--- DATASET EXTRACT Enclosed Below ---
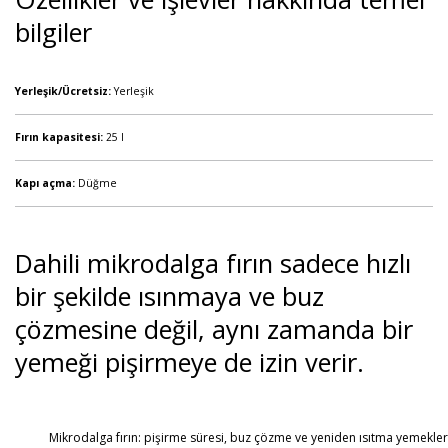
bilgiler
Yerleşik/Ücretsiz:
Yerleşik
Fırın kapasitesi:
25 l
Kapı açma:
Düğme
Dahili mikrodalga fırın sadece hızlı
bir şekilde ısınmaya ve buz
çözmesine değil, aynı zamanda bir
yemeği pişirmeye de izin verir.
Mikrodalga fırın:
pişirme süresi, buz çözme ve yeniden ısıtma yemekler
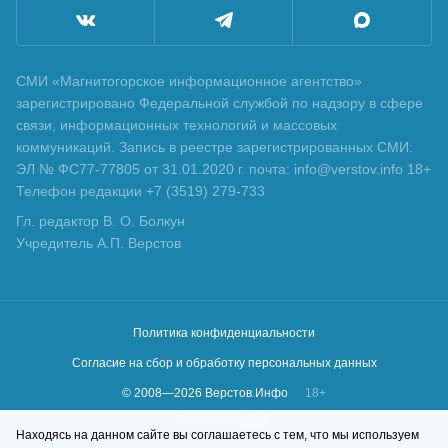
СМИ «Магнитогорское информационное агентство»
зарегистрировано Федеральной службой по надзору в сфере
связи, информационных технологий и массовых
коммуникаций. Запись в реестре зарегистрированных СМИ:
ЭЛ № ФС77-77805 от 31.01.2020 г. почта: info@verstov.info 18+
Телефон редакции +7 (3519) 279-733
Гл. редактор В. О. Болкун
Учредитель А.П. Верстов
Политика конфиденциальности
Согласие на сбор и обработку персональных данных
© 2008—
2026
Верстов.Инфо
18+
Сделано в
KLBR
Находясь на данном сайте вы соглашаетесь с тем, что мы используем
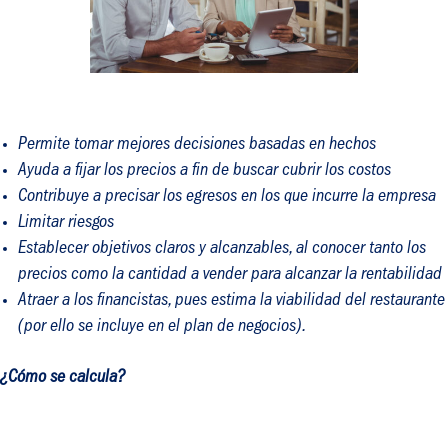
Permite tomar mejores decisiones basadas en hechos
Ayuda a fijar los precios a fin de buscar cubrir los costos
Contribuye a precisar los egresos en los que incurre la empresa
Limitar riesgos
Establecer objetivos claros y alcanzables, al conocer tanto los
precios como la cantidad a vender para alcanzar la rentabilidad
Atraer a los financistas, pues estima la viabilidad del restaurante
(por ello se incluye en el plan de negocios).
¿Cómo se calcula?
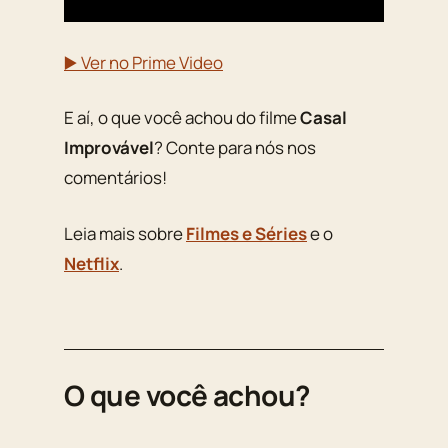
▶️ Ver no Prime Video
E aí, o que você achou do filme
Casal
Improvável
? Conte para nós nos
comentários!
Leia mais sobre
Filmes e Séries
e o
Netflix
.
O que você achou?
--- End of Enclosed DATASET EXTRACT ---
• [EXERCISE AIM] With "Верстов" as the word to match, copy each line of the records that has it.

• [ANSWER TO THE PROBLEM]
Учредитель А.П. Верстов
Верстов.Инфо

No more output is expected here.